Much of the work with aphasics has this pitfall. We simply don’t know enough about how parts of the brain correlate to conceptual modules, or even if they do. Also there is no consistent type of aphasia, with different injuries presenting unique symptoms. What some preliminary findings suggest is that aphasia can effect someone ability to understand general aspects of grammar and syntax, whether in language or not(Zimmermer 2012 & 2014, Rohter 2012). This suggests that the mechanisms which process grammar and syntax may use relational concepts which predate humanity’s use of language.
Many thinkers have weighed in on this issue in the last 40 years. The most prolific is probably Noam Chomsky, who espouses a highly nativist view, referring to language as an input out-mechanism. His work does not necessarily contradict the evidence I have put forward, it would just need some reworking. For example if he allowed the innate grammar mechanism to be a part of a larger practical reasoning mechanism, it would follow that when the reasoning mechanism was populated with symbols, the grammar module just happened to be the part of it that had already been dealing with the difference between objects and events, and integrating the order of concepts when crossing between modules. This allows for grammar to be innate, and even have it’s origins in pre-linguistic practical reasoning processes, but still wield the power it does without it’s adaptation being seen as too quick and therefore impossible.

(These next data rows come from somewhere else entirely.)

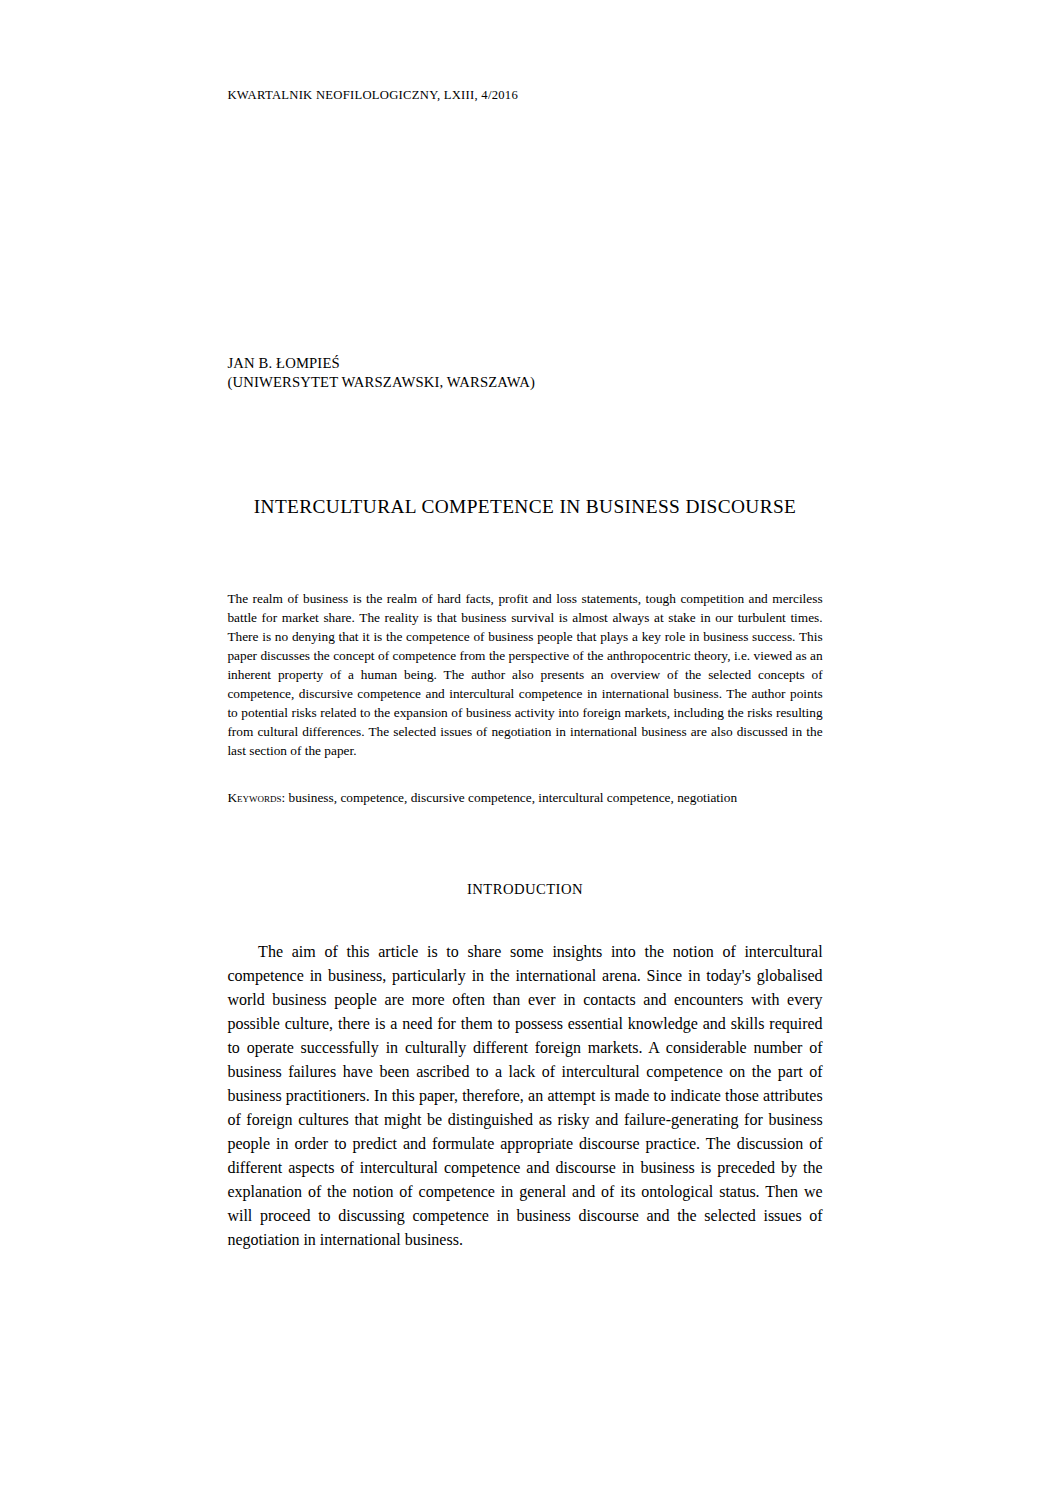KWARTALNIK NEOFILOLOGICZNY, LXIII, 4/2016
JAN B. ŁOMPIEŚ
(UNIWERSYTET WARSZAWSKI, WARSZAWA)
INTERCULTURAL COMPETENCE IN BUSINESS DISCOURSE
The realm of business is the realm of hard facts, profit and loss statements, tough competition and merciless battle for market share. The reality is that business survival is almost always at stake in our turbulent times. There is no denying that it is the competence of business people that plays a key role in business success. This paper discusses the concept of competence from the perspective of the anthropocentric theory, i.e. viewed as an inherent property of a human being. The author also presents an overview of the selected concepts of competence, discursive competence and intercultural competence in international business. The author points to potential risks related to the expansion of business activity into foreign markets, including the risks resulting from cultural differences. The selected issues of negotiation in international business are also discussed in the last section of the paper.
Keywords: business, competence, discursive competence, intercultural competence, negotiation
INTRODUCTION
The aim of this article is to share some insights into the notion of intercultural competence in business, particularly in the international arena. Since in today's globalised world business people are more often than ever in contacts and encounters with every possible culture, there is a need for them to possess essential knowledge and skills required to operate successfully in culturally different foreign markets. A considerable number of business failures have been ascribed to a lack of intercultural competence on the part of business practitioners. In this paper, therefore, an attempt is made to indicate those attributes of foreign cultures that might be distinguished as risky and failure-generating for business people in order to predict and formulate appropriate discourse practice. The discussion of different aspects of intercultural competence and discourse in business is preceded by the explanation of the notion of competence in general and of its ontological status. Then we will proceed to discussing competence in business discourse and the selected issues of negotiation in international business.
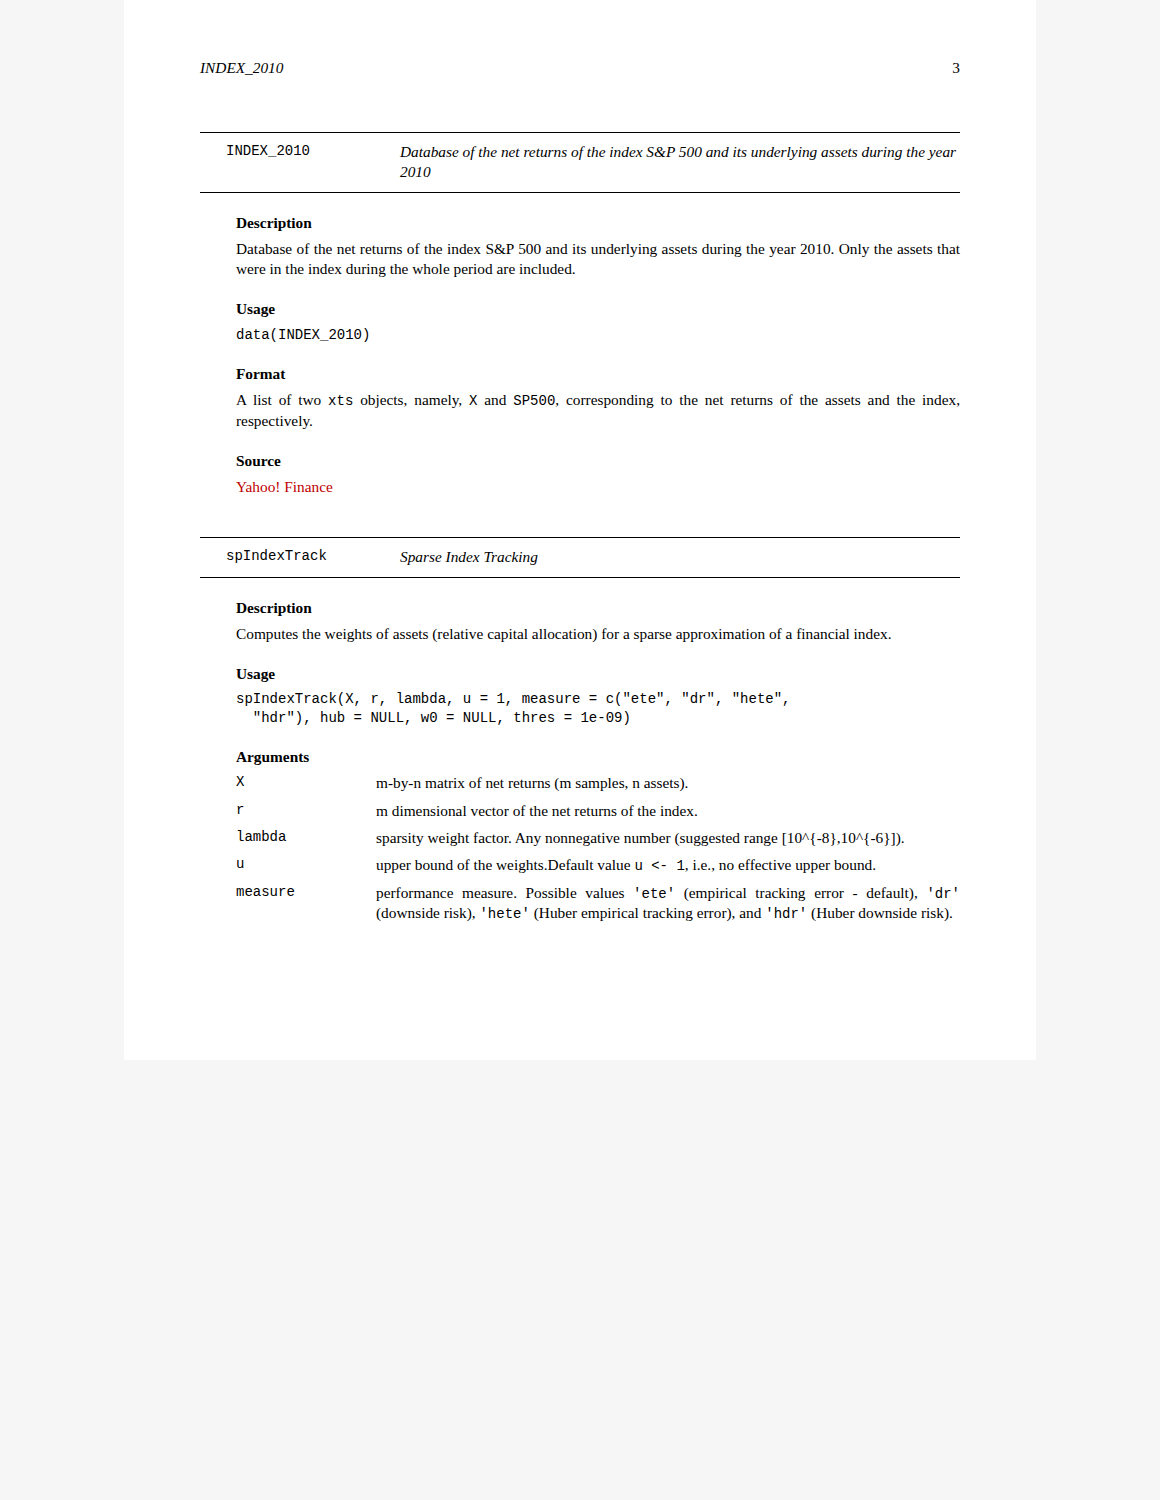INDEX_2010 3
INDEX_2010
Database of the net returns of the index S&P 500 and its underlying assets during the year 2010
Description
Database of the net returns of the index S&P 500 and its underlying assets during the year 2010. Only the assets that were in the index during the whole period are included.
Usage
data(INDEX_2010)
Format
A list of two xts objects, namely, X and SP500, corresponding to the net returns of the assets and the index, respectively.
Source
Yahoo! Finance
spIndexTrack
Sparse Index Tracking
Description
Computes the weights of assets (relative capital allocation) for a sparse approximation of a financial index.
Usage
spIndexTrack(X, r, lambda, u = 1, measure = c("ete", "dr", "hete",
  "hdr"), hub = NULL, w0 = NULL, thres = 1e-09)
Arguments
| X | m-by-n matrix of net returns (m samples, n assets). |
| r | m dimensional vector of the net returns of the index. |
| lambda | sparsity weight factor. Any nonnegative number (suggested range [10^{-8},10^{-6}]). |
| u | upper bound of the weights.Default value u <- 1 , i.e., no effective upper bound. |
| measure | performance measure. Possible values 'ete' (empirical tracking error - default), 'dr' (downside risk), 'hete' (Huber empirical tracking error), and 'hdr' (Huber downside risk). |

The current evidence is inconclusive, and could fit a number of different models similar to Carruthers’s. Like his own view, these would need to be reworked and redefined to fit the evidence. It seems as if we are incapable of getting evidence which can only be interpreted in one way, and there is no power behind most empirically based theories. What this field needs is people like Carruthers, mixing the evidence with what makes sense
With some careful reorganization and redefinition, it seems as if Carruther’s classification of language as engaging in all cross-modular propositional thought is fairly sound, despite the caveats I have elucidated. I’m sure if I was to speak to the man myself he would have me fully convinced, But given his paper and my independent research, the clarifications and changes I made were necessary. Language is certainly not the medium of all thought, and even more obviously so, It is only a small part of what makes up our very broad set cognitive faculties. That being said, many of the important abilities humans have seem to be connected with language. It makes some sense to call language the outright cause of these differences. However, I have put forward my reasons as to why it is more practical to look at both language and these other abilities as common effects of a single, separate cause: the development and integration of a highly sophisticated practical reasoning ability, which tailored itself to solving the same types of problems which language helps tackle.